Team WRT #31 held on all the way to the finish line, so Robin Frijns, Ferdinand Habsburg and Yifei Ye could take the win – three Le Mans debutants, for a debuting team. JOTA #28 with Sean Gelael, Tom Blomqvist and Stoffel Vandoorne finished second, only 0,727 behind, and Panis Racing #65 with Julien Canal, Will Stevens and James Allen was P3, for the second year in a row.
DragonSpeed USA #21 with Juan Pablo Montoya, Henrik Hedman and Ben Hanley won the LMP2 Pro/Am category, ahead of Racing Team Nederland #29 with Job van Uitert, Frits van Eerd and Giedo van der Garde.
High Class Racing #20 with Dennis Andersen, Ricky Taylor and Marco Sørensen finished P13 in LMP2, and fourth in LMP2 Pro/Am, while the sister car #49 with Jan Magnussen, Kevin Magnussen and Anders Fjordbach finished in P17 in the LMP2 category.
AF Corse Ferrari #51 with James Calado, Alessandro Pier Guidi and Come Ledogar won the GTE Pro category, which was the second time for Calado and Pier Guidi and the first time for Ledogar. Corvette Racing #63 with Jordan Taylor, Antonio Garcia and Nicky Catsburg finished second, and Neel Jani, Kevin Estre and Michael Christensen in Porsche #92 was P3.
Nicklas Nielsen, Francois Perrodo and Alessio Rovera won the GTE Am category with AF Corse Ferrari #83, which was their first victory. Perrodo has now been on the podium eight out of nine times he has raced at Le Mans, and it was Nielsen’s second podium in two attempts – and the second 24-hour race win in a month, since he also won Spa 24 Hours with Iron Lynx Ferrari. TF Sport Aston Martin #33 with Felipe Fraga, Dylan Pereira and Ben Keating finished second, while Iron Lynx Ferrari #80 with Rino Mastronardi, Matteo Cressoni and Callum Ilott was third.

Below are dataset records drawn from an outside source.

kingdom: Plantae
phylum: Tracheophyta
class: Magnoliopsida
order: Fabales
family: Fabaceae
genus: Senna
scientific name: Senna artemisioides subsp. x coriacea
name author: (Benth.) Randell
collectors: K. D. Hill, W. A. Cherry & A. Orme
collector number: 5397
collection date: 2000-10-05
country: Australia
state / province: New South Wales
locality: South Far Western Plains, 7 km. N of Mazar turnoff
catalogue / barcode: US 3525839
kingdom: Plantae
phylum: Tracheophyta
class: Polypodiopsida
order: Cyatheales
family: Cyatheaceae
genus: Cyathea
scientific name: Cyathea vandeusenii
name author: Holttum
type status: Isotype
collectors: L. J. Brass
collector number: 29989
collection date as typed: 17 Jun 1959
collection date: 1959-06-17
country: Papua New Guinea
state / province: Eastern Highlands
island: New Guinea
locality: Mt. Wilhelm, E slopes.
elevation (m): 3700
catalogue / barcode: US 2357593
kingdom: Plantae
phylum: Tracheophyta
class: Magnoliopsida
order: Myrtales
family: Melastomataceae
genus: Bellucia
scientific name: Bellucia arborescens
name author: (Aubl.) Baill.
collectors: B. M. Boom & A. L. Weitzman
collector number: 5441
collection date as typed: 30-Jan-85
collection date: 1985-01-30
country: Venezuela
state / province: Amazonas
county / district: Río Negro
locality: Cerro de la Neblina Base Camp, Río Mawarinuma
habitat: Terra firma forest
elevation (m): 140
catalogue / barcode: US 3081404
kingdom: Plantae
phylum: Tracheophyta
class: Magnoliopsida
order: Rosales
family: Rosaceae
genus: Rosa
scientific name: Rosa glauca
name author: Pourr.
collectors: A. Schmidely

Iron Lynx Ferrari #85 with Rahel Frey, Sarah Bovy and Michelle Gatting finished P9, which was exactly the same result as the two other times they participated at Le Mans.
As mentioned earlier, Nicki Thiim retired with Aston Martin Racing #98, and Mikkel Jensen with Kessel Racing Ferrari #57.
We’ll do an update with the points when all the cars have been through technical check tomorrow.